- _Passage to read_
· · · ·
Upper East Side


The Upper East Side is a neighborhood in the borough of Manhattan in New York City. It is bounded approximately by 96th Street to the north, the East River to the east, 59th Street to the south, and Central Park and Fifth Avenue to the west. The neighborhood area incorporates several smaller neighborhoods, including Lenox Hill, Carnegie Hill, and Yorkville. Once known as the Silk Stocking District, it has long been the wealthiest neighborhood in New York City.
The Upper East Side is part of Manhattan Community District 8, and its primary ZIP Codes are 10021, 10028, 10065, 10075, and 10128. It is patrolled by the 19th Precinct of the New York City Police Department.

Geography

Neighborhood boundaries in New York City are not officially set, but according to the Encyclopedia of New York City, the Upper East Side is bounded by 59th Street in the south, 96th Street on the north, Fifth Avenue to the west, and the East River to the east. The AIA Guide to New York City extends the northern boundary to 106th Street near Fifth Avenue.
· · · ·
- _Record extracts_
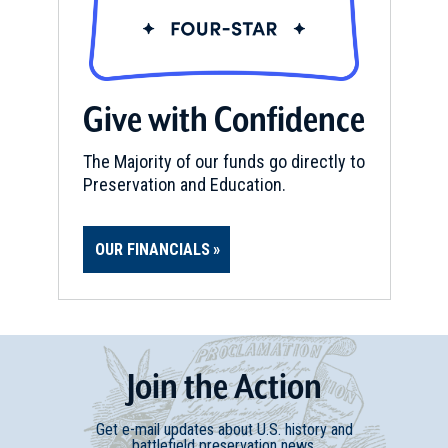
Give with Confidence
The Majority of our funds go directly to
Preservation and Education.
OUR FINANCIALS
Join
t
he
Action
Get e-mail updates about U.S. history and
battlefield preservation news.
· · · ·
- _To do_
**A)** Answer these questions using the Upper East Side article:
(i) Which precinct of the New York City Police Department patrols the neighborhood?
(ii) What was the neighborhood once known as?
(iii) To which street does the AIA Guide to New York City extend the northern boundary?
**B)** Write the next part of the Upper East Side article, picking up after its last sentence.
The rows have no connection to the Upper East Side article.

- _Answers for each item_
**A)**
(i) The 19th Precinct
(ii) The Silk Stocking District
(iii) 106th Street, near Fifth Avenue

**B)**
The area's north–south avenues are Fifth, Madison, Park, Lexington, Third, Second, First, York, and East End Avenues, with the latter running only from East 79th Street to East 90th Street. The major east–west streets are 59th Street, 72nd Street, 79th Street, 86th Street, and 96th Street.
Some real-estate agents use the term "Upper East Side", instead of "East Harlem", to describe areas that are slightly north of 96th Street and near Fifth Avenue, in order to avoid associating these areas with the negative connotations of the latter, a neighborhood which is generally perceived as less prestigious.

Historic districts

The Upper East Side Historic District was designated as a city district in 1981 and listed on the National Register of Historic Places in 1984. The city district runs from 59th to 78th Streets along Fifth Avenue, and up to Third Avenue at some points. It is composed of residential structures built after the American Civil War; mansions and townhouses built at the beginning of the 20th century; and apartment buildings erected later on. The city district was slightly expanded in 2010 with 74 additional buildings.
The Metropolitan Museum Historic District was designated a city district in 1977. It consists of properties on Fifth Avenue between 79th and 86th Streets, outside the Metropolitan Museum of Art, as well as properties on several side streets.
The Park Avenue Historic District was designated a city district in 2014. It encompasses 64 properties on Park Avenue between 79th and 91st Streets.
The Carnegie Hill Historic District was designated a city district in 1974 and expanded in 1993. It covers 400 buildings, primarily along Fifth Avenue from 86th to 98th Street, as well as on side streets extending east to Madison, Park, and Lexington Avenues.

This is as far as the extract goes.